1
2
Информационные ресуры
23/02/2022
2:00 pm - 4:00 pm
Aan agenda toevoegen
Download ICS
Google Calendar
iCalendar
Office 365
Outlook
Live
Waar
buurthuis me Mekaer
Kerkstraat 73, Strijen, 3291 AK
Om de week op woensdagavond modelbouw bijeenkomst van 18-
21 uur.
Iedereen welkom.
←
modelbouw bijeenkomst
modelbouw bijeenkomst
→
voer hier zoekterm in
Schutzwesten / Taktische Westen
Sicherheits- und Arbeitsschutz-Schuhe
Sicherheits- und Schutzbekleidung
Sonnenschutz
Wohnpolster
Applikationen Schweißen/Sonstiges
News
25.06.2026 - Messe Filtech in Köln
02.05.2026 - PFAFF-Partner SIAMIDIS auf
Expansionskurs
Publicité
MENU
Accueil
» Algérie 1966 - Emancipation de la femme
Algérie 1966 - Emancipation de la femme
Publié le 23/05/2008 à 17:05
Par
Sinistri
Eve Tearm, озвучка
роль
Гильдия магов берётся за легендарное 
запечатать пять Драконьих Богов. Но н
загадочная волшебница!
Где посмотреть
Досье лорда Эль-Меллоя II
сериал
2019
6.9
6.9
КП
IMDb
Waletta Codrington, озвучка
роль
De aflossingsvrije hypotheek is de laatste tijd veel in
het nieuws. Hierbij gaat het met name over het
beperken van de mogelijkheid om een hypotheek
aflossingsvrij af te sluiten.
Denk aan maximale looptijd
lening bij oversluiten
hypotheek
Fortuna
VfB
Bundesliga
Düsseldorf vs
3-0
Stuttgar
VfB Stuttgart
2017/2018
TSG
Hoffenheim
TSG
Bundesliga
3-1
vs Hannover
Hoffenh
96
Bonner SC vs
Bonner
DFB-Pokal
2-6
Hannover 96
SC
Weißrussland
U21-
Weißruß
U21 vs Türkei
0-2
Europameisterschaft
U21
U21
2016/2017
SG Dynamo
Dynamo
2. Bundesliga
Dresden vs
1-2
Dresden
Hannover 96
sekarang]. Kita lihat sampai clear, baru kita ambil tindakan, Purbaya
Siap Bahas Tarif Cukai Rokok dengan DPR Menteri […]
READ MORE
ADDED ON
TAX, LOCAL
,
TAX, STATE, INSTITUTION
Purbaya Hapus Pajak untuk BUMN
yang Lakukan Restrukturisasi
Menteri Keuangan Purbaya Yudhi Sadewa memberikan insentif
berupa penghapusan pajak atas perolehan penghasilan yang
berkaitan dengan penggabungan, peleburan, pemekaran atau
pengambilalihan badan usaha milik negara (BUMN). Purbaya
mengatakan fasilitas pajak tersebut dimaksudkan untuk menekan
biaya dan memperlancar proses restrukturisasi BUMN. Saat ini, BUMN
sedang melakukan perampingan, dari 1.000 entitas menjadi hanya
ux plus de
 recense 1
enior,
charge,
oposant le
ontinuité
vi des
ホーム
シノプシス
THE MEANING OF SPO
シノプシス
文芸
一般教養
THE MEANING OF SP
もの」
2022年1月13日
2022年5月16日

» Activity:
After reading the listing, copy it out exactly and in full.

» Response for this exercise:
1
2
Информационные ресуры
23/02/2022
2:00 pm - 4:00 pm
Aan agenda toevoegen
Download ICS
Google Calendar
iCalendar
Office 365
Outlook
Live
Waar
buurthuis me Mekaer
Kerkstraat 73, Strijen, 3291 AK
Om de week op woensdagavond modelbouw bijeenkomst van 18-
21 uur.
Iedereen welkom.
←
modelbouw bijeenkomst
modelbouw bijeenkomst
→
voer hier zoekterm in
Schutzwesten / Taktische Westen
Sicherheits- und Arbeitsschutz-Schuhe
Sicherheits- und Schutzbekleidung
Sonnenschutz
Wohnpolster
Applikationen Schweißen/Sonstiges
News
25.06.2026 - Messe Filtech in Köln
02.05.2026 - PFAFF-Partner SIAMIDIS auf
Expansionskurs
Publicité
MENU
Accueil
» Algérie 1966 - Emancipation de la femme
Algérie 1966 - Emancipation de la femme
Publié le 23/05/2008 à 17:05
Par
Sinistri
Eve Tearm, озвучка
роль
Гильдия магов берётся за легендарное 
запечатать пять Драконьих Богов. Но н
загадочная волшебница!
Где посмотреть
Досье лорда Эль-Меллоя II
сериал
2019
6.9
6.9
КП
IMDb
Waletta Codrington, озвучка
роль
De aflossingsvrije hypotheek is de laatste tijd veel in
het nieuws. Hierbij gaat het met name over het
beperken van de mogelijkheid om een hypotheek
aflossingsvrij af te sluiten.
Denk aan maximale looptijd
lening bij oversluiten
hypotheek
Fortuna
VfB
Bundesliga
Düsseldorf vs
3-0
Stuttgar
VfB Stuttgart
2017/2018
TSG
Hoffenheim
TSG
Bundesliga
3-1
vs Hannover
Hoffenh
96
Bonner SC vs
Bonner
DFB-Pokal
2-6
Hannover 96
SC
Weißrussland
U21-
Weißruß
U21 vs Türkei
0-2
Europameisterschaft
U21
U21
2016/2017
SG Dynamo
Dynamo
2. Bundesliga
Dresden vs
1-2
Dresden
Hannover 96
sekarang]. Kita lihat sampai clear, baru kita ambil tindakan, Purbaya
Siap Bahas Tarif Cukai Rokok dengan DPR Menteri […]
READ MORE
ADDED ON
TAX, LOCAL
,
TAX, STATE, INSTITUTION
Purbaya Hapus Pajak untuk BUMN
yang Lakukan Restrukturisasi
Menteri Keuangan Purbaya Yudhi Sadewa memberikan insentif
berupa penghapusan pajak atas perolehan penghasilan yang
berkaitan dengan penggabungan, peleburan, pemekaran atau
pengambilalihan badan usaha milik negara (BUMN). Purbaya
mengatakan fasilitas pajak tersebut dimaksudkan untuk menekan
biaya dan memperlancar proses restrukturisasi BUMN. Saat ini, BUMN
sedang melakukan perampingan, dari 1.000 entitas menjadi hanya
ux plus de
 recense 1
enior,
charge,
oposant le
ontinuité
vi des
ホーム
シノプシス
THE MEANING OF SPO
シノプシス
文芸
一般教養
THE MEANING OF SP
もの」
2022年1月13日
2022年5月16日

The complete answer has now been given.